You will rarely need a sleeping bag or tights/arm warmers but its just not worth the discomfort of not having them. A good “technical” fleece blanket can suffice though, that’s what I prefer, I use one of Columbia’s. Be sure to bring a windbreaker too. You can get hypothermia in Iowa in July, no joke. Do not set off in the morning into high winds and thunderstorms if there appears to be better weather in the afternoon. Half a day is plenty under almost all conditions.

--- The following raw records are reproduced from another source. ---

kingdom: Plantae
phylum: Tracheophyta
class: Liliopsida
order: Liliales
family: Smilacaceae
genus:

Verizon does the best of the national providers, AT+T the worst. This year’s route may prove especially challenging at points, be sure to have a meatspace backup plan for getting to the campsite.

Camp chairs YES.

Camping in the mass of riders at the official campsite is unnecessary even if you have a vehicle pass. A motivated, enterprising support driver can almost always do better with a smile and polite request: its an opportunity for the driver to engage in the RAGBRAI experience.

#1161716

Brian Wallenburg, July 13, 2016 at 1:28 pm

Sunflower, I’m not picking on you, your grammar or spelling, but I have to say, you made me laugh out loud with the word “meatspace”

#1161730

SFC JKL 2, July 13, 2016 at 10:50 pm

Camp chairs yes unless you plan on sitting in a running van all night. Camps will vary greatly from town to town. Some places spread out for miles. Others are like the Oklahoma land grab. One year our shower was tied to a stop sign. Early bird gets the worm.
Texting works most of the time, even when calling is impossible. Send out directions as soon as possible. Hopefully they will all get it within a few hours. Scout ahead (google is your friend or call/email the town and ask for a suggestion) and pick out an emergency meeting point in each town if all else fails IE: Caseys at 321 Main at 8:00

#1161831

kennejam, July 13, 2016 at 11:25 pm

For the clipless pedals, if you can run the MTB SPD pedals with MTB shoes, you might be more comfortable than with road clipless and road shoes. I switch out my road pedals and shoes for MTB pedals and shoes for Ragbrai and it works well.

#1161832

Jack in VA, July 13, 2016 at 11:53 pm

Sprint coverage sucks in most of Iowa too – unless we’re near the I-80 / I-35 / I-29 corridors and larger cities, you probably won’t get a signal. I made the switch back to Verizon earlier this year – will see how THAT goes. Everyone I know who has used Verizon /US Cellular had coverage throughout the whole state.

#1161833

toddsecoy, July 14, 2016 at 2:36 pm

US Cellular appears to be big in Iowa. Their coverage map shows very strong all over the state.

#1161984

BillSpriggs, July 14, 2016 at 3:44 pm

I’ve had Verizon since 2013 and have never had a problem with coverage.